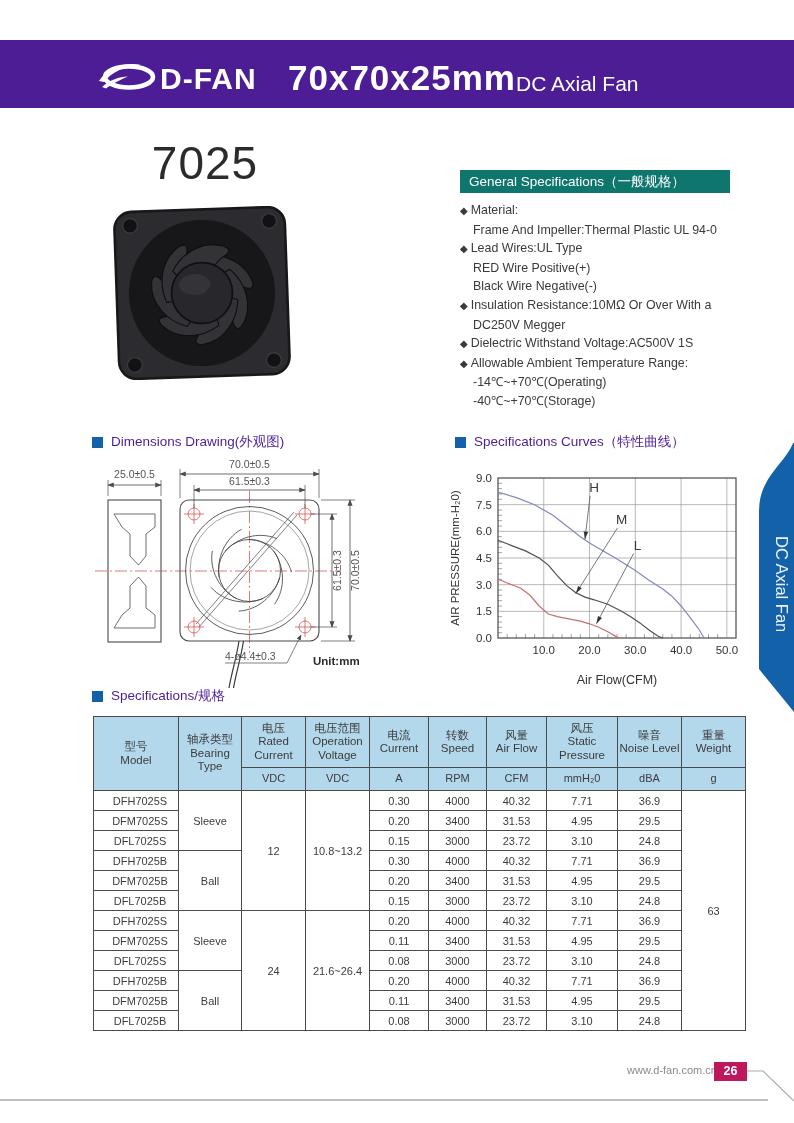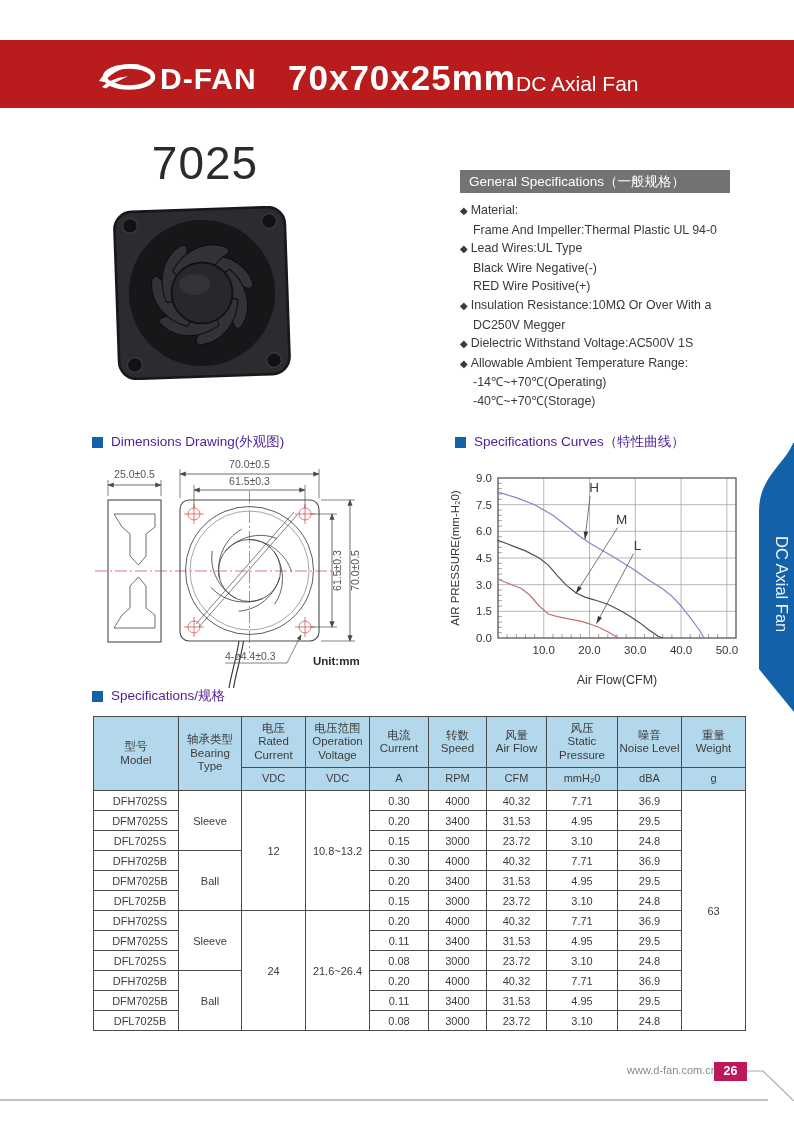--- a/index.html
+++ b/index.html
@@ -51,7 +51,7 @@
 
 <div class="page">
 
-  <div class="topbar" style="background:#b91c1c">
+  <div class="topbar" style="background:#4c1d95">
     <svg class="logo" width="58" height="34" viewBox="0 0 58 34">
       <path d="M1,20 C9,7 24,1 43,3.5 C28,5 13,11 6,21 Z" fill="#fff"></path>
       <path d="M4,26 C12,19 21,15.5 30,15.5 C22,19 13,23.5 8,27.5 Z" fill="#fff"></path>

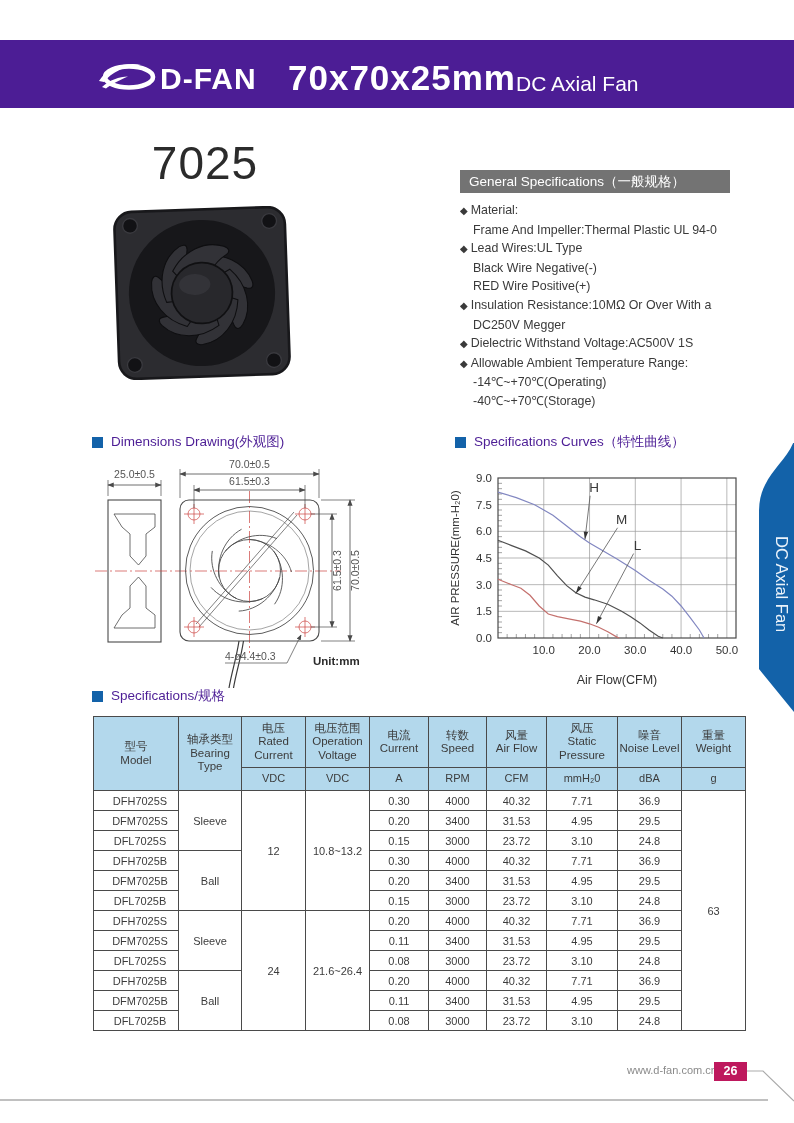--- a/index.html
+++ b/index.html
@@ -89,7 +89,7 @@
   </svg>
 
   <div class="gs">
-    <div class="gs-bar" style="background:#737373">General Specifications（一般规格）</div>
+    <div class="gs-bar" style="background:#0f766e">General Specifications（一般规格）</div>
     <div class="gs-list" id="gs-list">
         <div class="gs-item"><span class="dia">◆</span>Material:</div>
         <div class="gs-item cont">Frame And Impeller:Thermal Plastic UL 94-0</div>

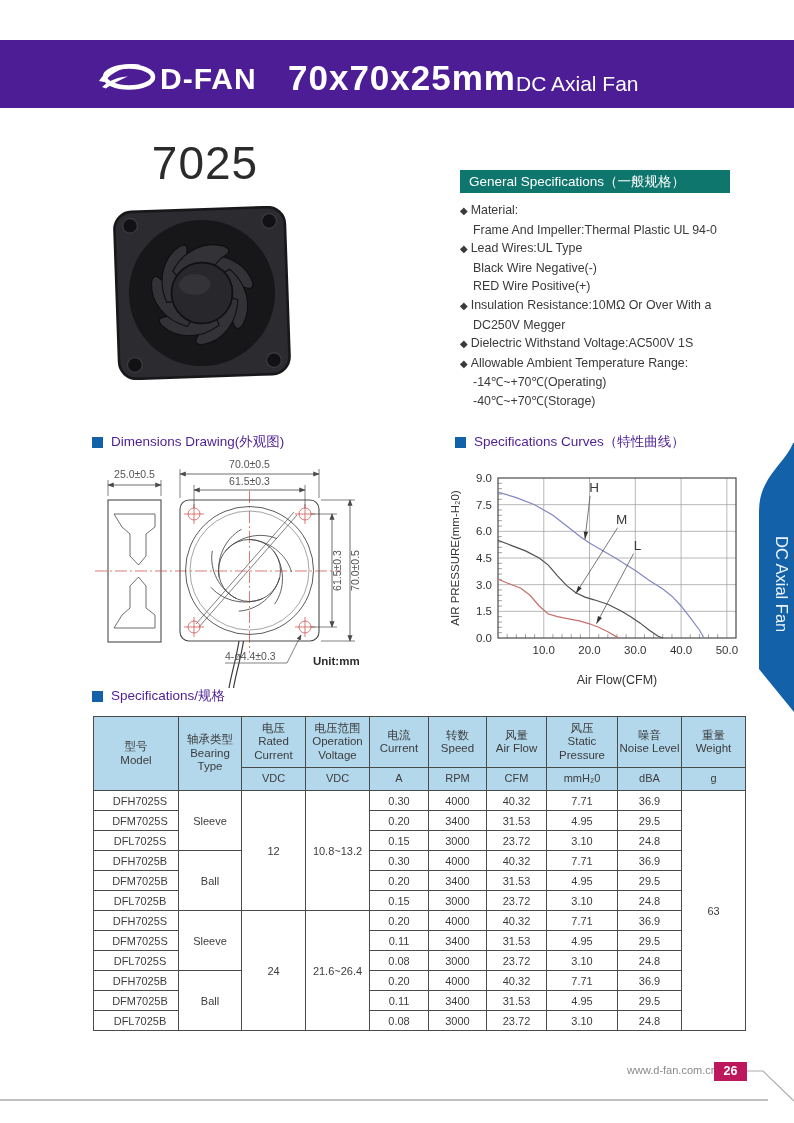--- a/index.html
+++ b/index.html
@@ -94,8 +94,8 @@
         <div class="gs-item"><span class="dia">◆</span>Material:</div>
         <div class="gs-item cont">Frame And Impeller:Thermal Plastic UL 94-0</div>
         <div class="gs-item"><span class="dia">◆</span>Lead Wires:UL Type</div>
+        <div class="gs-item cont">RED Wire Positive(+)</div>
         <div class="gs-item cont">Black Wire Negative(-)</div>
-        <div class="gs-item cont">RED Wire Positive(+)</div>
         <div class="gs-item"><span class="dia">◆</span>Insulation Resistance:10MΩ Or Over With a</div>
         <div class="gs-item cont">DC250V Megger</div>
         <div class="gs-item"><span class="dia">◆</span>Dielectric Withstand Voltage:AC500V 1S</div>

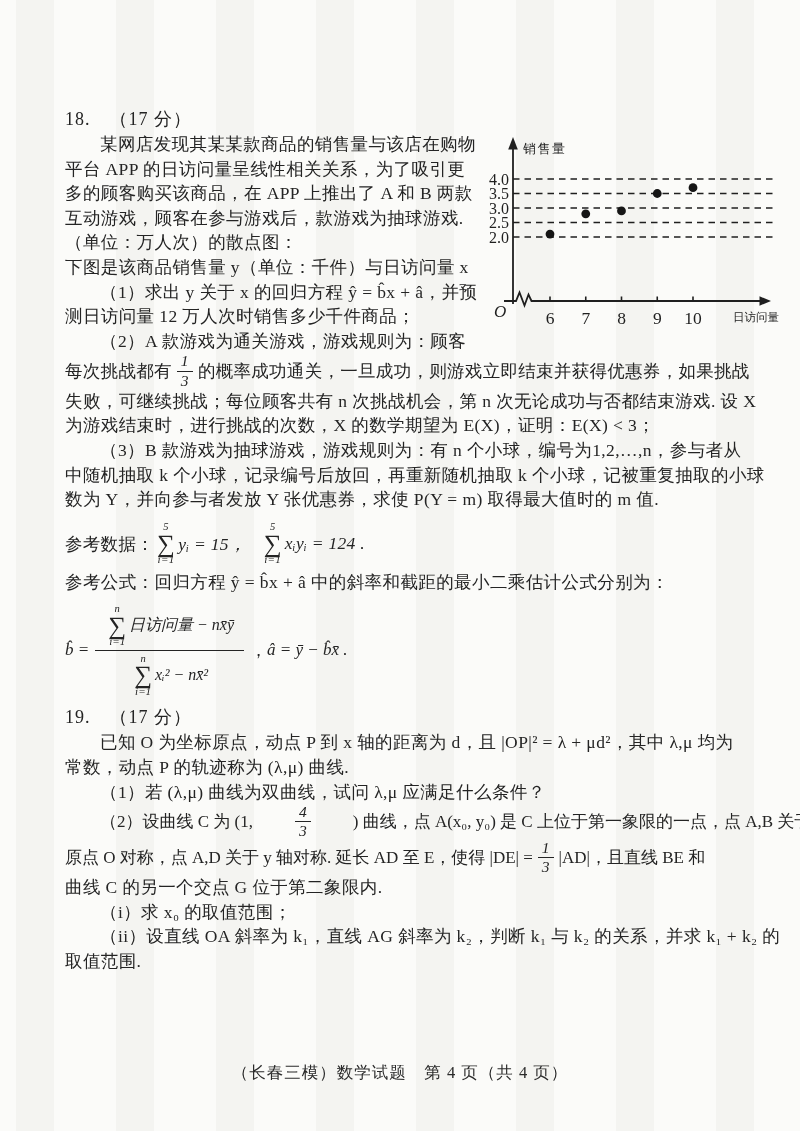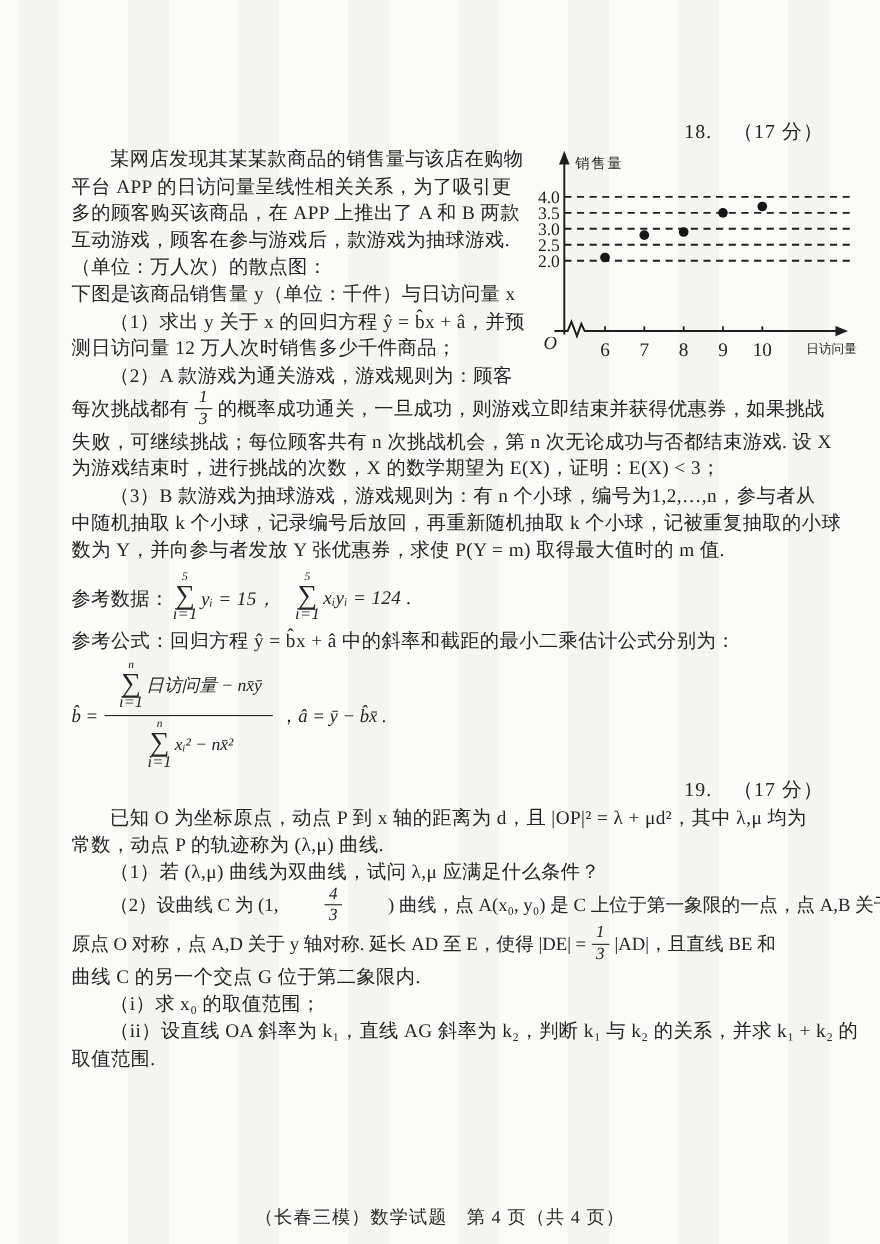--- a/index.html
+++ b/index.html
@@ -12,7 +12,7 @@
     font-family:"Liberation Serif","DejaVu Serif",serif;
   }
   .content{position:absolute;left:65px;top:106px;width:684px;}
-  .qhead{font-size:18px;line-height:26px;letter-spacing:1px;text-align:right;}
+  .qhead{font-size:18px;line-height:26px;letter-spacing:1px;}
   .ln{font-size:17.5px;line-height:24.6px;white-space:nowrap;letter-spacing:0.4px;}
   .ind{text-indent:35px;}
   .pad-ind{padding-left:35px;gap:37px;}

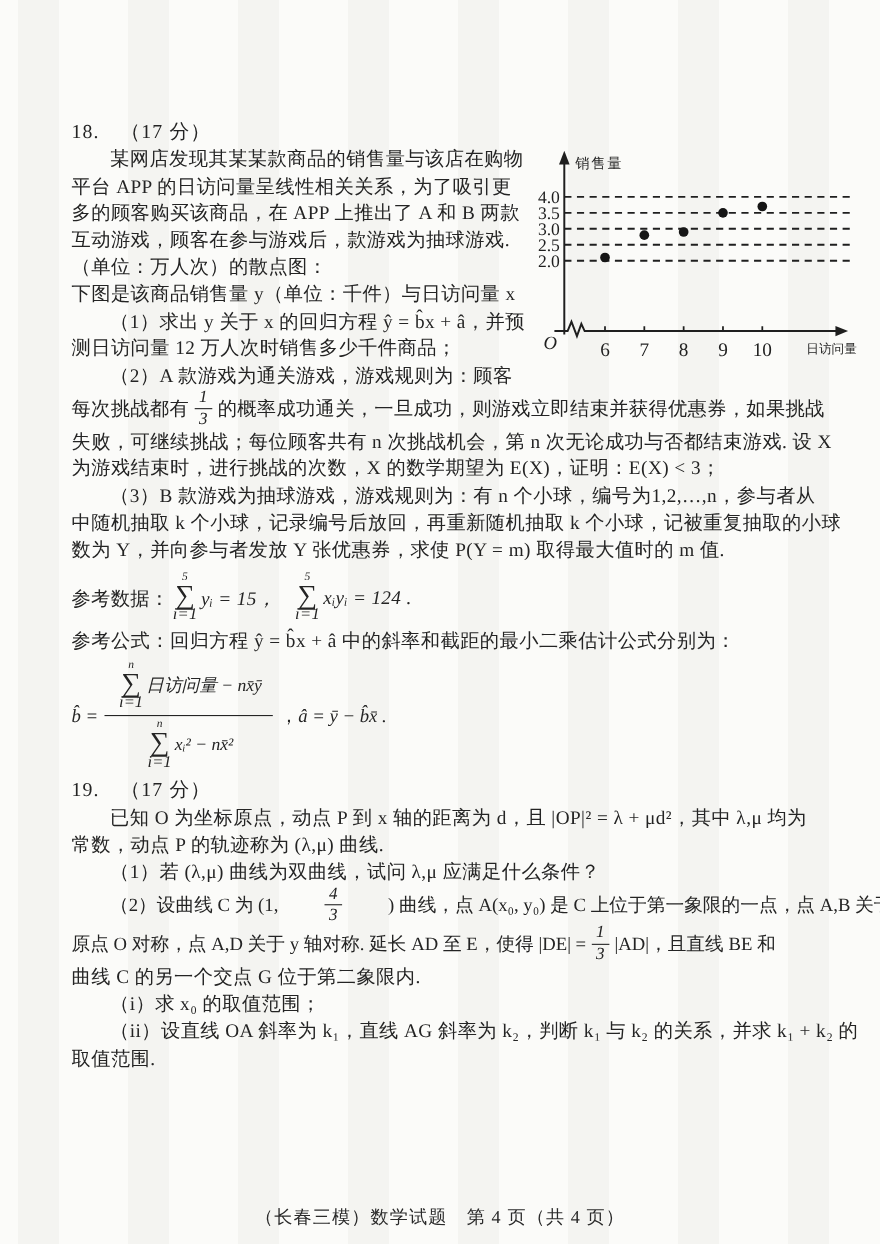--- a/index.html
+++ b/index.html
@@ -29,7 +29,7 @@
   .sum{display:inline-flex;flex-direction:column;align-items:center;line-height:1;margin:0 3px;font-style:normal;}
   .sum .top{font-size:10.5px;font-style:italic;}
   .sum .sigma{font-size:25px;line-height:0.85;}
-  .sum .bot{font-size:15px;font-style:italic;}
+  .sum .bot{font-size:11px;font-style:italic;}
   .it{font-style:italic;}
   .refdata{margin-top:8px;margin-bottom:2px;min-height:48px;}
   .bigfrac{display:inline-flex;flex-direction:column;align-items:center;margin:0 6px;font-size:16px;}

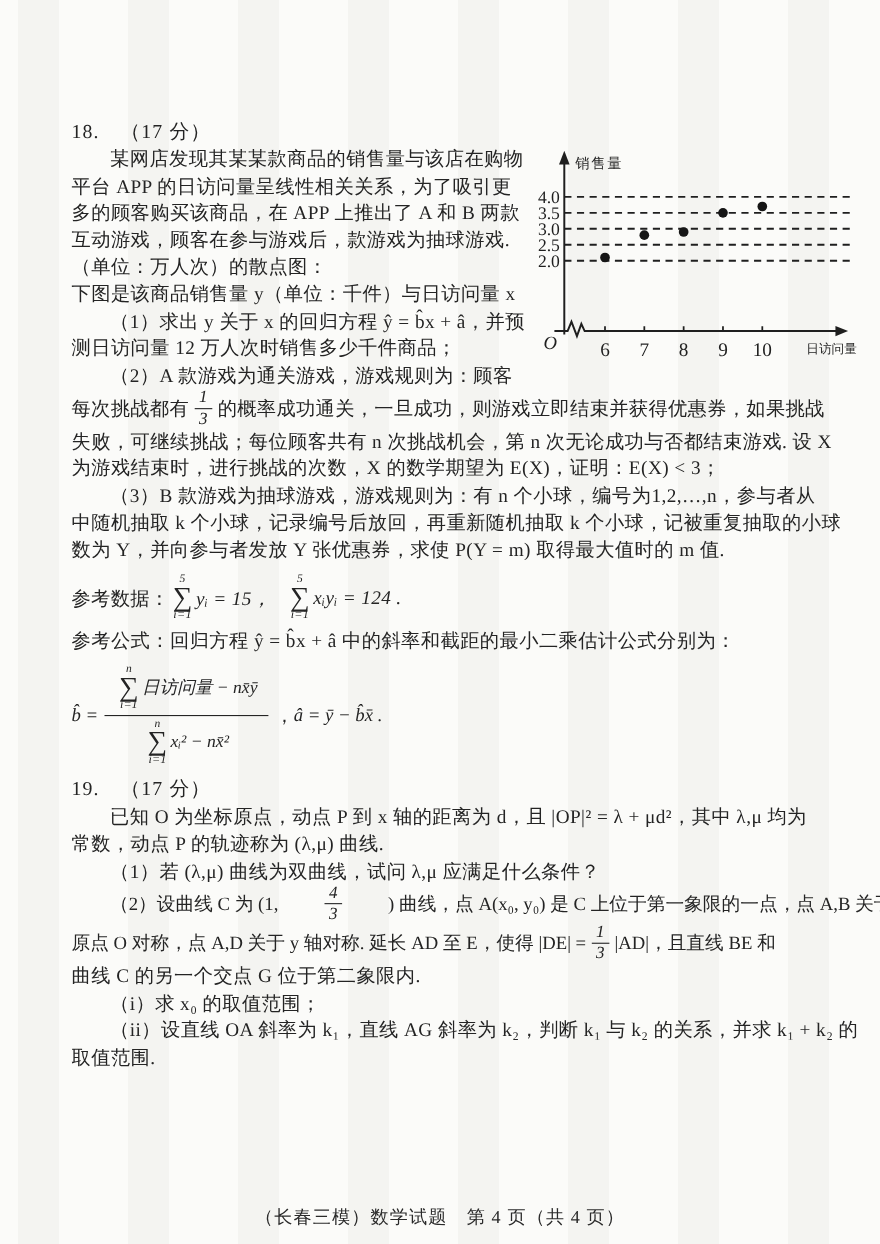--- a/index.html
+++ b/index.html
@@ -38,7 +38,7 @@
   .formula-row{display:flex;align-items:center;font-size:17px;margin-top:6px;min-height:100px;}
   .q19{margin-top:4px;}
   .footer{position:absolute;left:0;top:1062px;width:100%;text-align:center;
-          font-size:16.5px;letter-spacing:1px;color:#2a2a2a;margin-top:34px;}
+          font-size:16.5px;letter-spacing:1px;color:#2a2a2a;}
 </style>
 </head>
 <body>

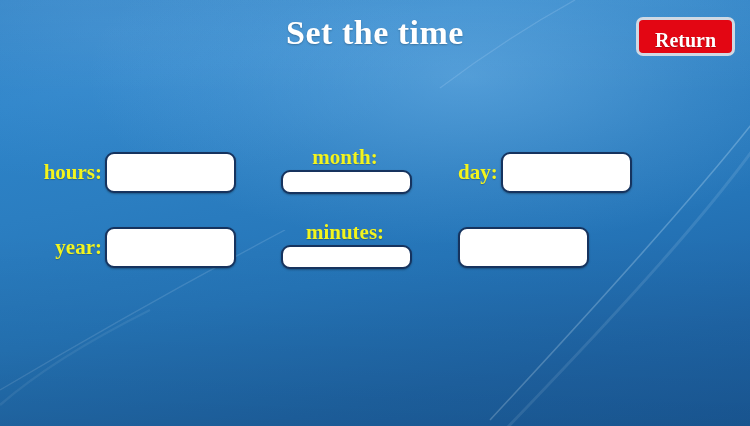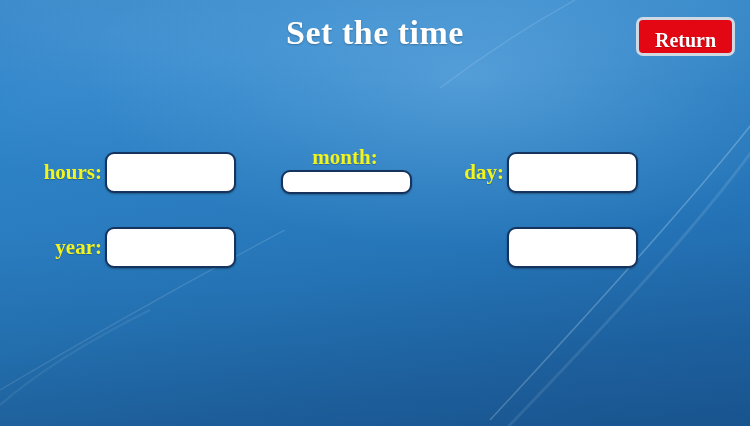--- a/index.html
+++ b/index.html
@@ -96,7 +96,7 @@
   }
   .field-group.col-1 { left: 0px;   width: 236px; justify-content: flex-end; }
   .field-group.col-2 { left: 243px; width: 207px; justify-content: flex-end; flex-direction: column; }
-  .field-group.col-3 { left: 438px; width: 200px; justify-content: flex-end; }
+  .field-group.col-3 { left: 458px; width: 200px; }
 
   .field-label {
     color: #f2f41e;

____________

EXERCISE BRIEF:
When the string "field" occurs in a line of the material, that line belongs in the answer.

EXERCISE RESPONSE:
   .field-group.col-1 { left: 0px;   width: 236px; justify-content: flex-end; }
   .field-group.col-2 { left: 243px; width: 207px; justify-content: flex-end; flex-direction: column; }
-  .field-group.col-3 { left: 438px; width: 200px; justify-content: flex-end; }
+  .field-group.col-3 { left: 458px; width: 200px; }
   .field-label {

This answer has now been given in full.